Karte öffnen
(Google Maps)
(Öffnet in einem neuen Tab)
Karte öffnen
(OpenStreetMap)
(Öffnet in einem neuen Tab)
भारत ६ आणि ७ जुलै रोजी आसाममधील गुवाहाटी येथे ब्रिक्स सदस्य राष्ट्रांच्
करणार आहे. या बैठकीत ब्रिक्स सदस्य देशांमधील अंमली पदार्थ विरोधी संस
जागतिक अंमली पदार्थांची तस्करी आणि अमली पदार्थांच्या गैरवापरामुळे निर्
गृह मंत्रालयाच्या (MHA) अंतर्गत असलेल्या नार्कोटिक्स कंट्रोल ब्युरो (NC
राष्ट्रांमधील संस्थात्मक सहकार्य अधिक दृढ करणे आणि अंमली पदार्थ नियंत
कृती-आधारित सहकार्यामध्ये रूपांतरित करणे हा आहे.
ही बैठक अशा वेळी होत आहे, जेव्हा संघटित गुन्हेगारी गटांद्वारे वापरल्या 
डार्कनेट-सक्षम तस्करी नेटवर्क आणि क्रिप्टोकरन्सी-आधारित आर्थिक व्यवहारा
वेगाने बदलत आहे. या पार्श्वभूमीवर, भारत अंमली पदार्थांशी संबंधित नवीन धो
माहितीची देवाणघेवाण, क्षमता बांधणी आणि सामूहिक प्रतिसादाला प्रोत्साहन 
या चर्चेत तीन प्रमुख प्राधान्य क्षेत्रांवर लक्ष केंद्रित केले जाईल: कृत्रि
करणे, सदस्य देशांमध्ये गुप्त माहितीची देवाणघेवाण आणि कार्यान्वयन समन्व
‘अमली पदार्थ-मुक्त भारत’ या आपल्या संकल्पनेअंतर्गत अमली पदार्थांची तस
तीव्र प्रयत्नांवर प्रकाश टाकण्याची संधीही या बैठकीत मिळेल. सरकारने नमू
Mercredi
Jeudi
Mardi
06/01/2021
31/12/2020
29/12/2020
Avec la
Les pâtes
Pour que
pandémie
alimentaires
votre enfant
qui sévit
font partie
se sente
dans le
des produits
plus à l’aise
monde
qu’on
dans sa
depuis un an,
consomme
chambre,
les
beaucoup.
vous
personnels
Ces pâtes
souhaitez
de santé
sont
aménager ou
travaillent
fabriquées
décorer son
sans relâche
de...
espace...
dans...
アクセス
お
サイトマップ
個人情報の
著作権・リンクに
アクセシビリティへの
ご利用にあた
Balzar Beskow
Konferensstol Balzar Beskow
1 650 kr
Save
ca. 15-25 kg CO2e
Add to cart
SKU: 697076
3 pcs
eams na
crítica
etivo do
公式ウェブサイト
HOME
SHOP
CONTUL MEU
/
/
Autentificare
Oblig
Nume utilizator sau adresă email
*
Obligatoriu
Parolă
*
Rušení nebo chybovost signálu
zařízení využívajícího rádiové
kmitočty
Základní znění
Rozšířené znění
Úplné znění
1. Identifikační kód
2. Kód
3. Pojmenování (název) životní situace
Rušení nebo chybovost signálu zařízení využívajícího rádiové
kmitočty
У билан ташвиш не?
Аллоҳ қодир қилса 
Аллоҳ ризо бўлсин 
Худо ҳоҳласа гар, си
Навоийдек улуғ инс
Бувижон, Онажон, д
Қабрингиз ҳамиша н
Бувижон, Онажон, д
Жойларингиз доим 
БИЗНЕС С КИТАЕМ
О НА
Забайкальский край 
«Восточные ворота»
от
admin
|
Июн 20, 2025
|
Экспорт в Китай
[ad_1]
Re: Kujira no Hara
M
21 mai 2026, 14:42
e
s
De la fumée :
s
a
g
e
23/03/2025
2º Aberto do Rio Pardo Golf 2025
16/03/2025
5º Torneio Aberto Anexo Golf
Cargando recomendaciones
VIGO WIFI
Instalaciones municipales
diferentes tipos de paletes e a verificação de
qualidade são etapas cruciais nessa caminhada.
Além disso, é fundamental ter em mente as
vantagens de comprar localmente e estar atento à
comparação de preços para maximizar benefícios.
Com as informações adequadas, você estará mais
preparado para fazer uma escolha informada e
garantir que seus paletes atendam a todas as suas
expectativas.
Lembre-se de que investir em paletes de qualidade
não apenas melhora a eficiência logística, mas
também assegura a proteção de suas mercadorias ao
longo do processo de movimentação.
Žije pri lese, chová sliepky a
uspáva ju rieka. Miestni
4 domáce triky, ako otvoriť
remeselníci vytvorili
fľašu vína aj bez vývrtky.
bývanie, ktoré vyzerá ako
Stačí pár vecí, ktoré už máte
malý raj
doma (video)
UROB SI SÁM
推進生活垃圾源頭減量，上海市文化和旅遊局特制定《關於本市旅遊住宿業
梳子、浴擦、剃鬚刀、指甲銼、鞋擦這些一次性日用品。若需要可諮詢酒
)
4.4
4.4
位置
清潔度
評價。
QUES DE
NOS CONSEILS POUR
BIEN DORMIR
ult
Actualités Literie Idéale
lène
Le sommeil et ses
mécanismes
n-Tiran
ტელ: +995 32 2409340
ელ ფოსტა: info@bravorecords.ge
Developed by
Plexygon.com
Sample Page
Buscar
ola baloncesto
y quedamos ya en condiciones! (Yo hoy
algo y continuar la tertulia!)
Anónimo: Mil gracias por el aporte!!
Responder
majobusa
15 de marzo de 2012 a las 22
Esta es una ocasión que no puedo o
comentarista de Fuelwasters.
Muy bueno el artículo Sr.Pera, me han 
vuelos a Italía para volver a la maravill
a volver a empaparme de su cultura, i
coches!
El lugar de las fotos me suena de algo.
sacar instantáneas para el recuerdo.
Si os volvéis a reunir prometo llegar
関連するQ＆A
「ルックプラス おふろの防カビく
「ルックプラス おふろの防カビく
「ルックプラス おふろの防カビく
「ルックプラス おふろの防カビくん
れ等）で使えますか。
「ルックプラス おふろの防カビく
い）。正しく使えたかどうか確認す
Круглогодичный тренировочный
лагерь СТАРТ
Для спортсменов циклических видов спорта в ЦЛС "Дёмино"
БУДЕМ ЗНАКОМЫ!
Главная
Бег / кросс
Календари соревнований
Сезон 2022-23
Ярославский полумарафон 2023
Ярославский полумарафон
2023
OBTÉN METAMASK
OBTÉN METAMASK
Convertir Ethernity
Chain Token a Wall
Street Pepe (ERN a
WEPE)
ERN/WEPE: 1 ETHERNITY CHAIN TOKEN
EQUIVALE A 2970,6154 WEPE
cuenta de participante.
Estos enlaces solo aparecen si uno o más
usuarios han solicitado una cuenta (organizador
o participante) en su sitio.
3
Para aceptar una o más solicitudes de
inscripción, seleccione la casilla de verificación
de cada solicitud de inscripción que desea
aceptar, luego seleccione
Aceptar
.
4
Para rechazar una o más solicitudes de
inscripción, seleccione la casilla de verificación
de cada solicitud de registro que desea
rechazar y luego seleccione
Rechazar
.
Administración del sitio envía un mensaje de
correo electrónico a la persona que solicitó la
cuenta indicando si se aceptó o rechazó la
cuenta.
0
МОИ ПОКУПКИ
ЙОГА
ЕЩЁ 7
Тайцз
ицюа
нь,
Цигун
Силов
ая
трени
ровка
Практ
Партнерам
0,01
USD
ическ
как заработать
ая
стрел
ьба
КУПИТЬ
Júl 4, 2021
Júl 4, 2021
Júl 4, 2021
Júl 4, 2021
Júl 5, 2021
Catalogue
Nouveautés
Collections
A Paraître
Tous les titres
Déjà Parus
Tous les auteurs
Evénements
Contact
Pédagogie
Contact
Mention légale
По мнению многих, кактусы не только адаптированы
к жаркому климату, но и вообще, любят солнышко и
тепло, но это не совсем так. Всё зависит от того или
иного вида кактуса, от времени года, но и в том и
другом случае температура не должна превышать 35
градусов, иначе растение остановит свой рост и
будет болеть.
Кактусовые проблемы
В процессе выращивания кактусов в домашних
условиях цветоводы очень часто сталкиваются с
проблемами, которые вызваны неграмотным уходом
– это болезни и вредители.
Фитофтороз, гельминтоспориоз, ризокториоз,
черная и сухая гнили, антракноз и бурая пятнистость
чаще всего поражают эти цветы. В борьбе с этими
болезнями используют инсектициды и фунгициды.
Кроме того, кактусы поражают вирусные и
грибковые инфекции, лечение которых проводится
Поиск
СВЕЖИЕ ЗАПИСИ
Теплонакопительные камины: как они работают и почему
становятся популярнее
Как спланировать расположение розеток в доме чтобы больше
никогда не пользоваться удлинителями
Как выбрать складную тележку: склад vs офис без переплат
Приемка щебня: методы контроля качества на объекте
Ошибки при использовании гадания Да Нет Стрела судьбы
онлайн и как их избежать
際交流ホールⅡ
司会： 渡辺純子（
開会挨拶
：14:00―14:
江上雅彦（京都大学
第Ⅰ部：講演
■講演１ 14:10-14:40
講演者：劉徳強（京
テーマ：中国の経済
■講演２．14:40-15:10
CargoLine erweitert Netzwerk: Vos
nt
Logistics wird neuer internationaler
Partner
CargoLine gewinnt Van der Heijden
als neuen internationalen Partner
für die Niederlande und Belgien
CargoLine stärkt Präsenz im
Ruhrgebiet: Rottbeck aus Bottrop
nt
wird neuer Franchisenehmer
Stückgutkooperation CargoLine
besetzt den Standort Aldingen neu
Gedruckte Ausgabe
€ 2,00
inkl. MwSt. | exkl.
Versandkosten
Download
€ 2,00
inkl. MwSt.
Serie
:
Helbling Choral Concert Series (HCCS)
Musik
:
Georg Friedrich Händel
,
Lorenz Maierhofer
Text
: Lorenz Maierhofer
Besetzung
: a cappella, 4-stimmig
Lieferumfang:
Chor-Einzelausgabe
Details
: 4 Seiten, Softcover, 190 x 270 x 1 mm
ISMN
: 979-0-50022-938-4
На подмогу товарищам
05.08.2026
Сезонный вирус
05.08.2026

— Task details —
Rewrite the stretch of the data from its beginning through the line containing "गृह मंत्रालयाच्या (MHA)", replacing "Karte öffnen" with "Karte anzeigen" and leaving everything else unchanged.

— Worked solution —
Karte anzeigen
(Google Maps)
(Öffnet in einem neuen Tab)
Karte anzeigen
(OpenStreetMap)
(Öffnet in einem neuen Tab)
भारत ६ आणि ७ जुलै रोजी आसाममधील गुवाहाटी येथे ब्रिक्स सदस्य राष्ट्रांच्
करणार आहे. या बैठकीत ब्रिक्स सदस्य देशांमधील अंमली पदार्थ विरोधी संस
जागतिक अंमली पदार्थांची तस्करी आणि अमली पदार्थांच्या गैरवापरामुळे निर्
गृह मंत्रालयाच्या (MHA) अंतर्गत असलेल्या नार्कोटिक्स कंट्रोल ब्युरो (NC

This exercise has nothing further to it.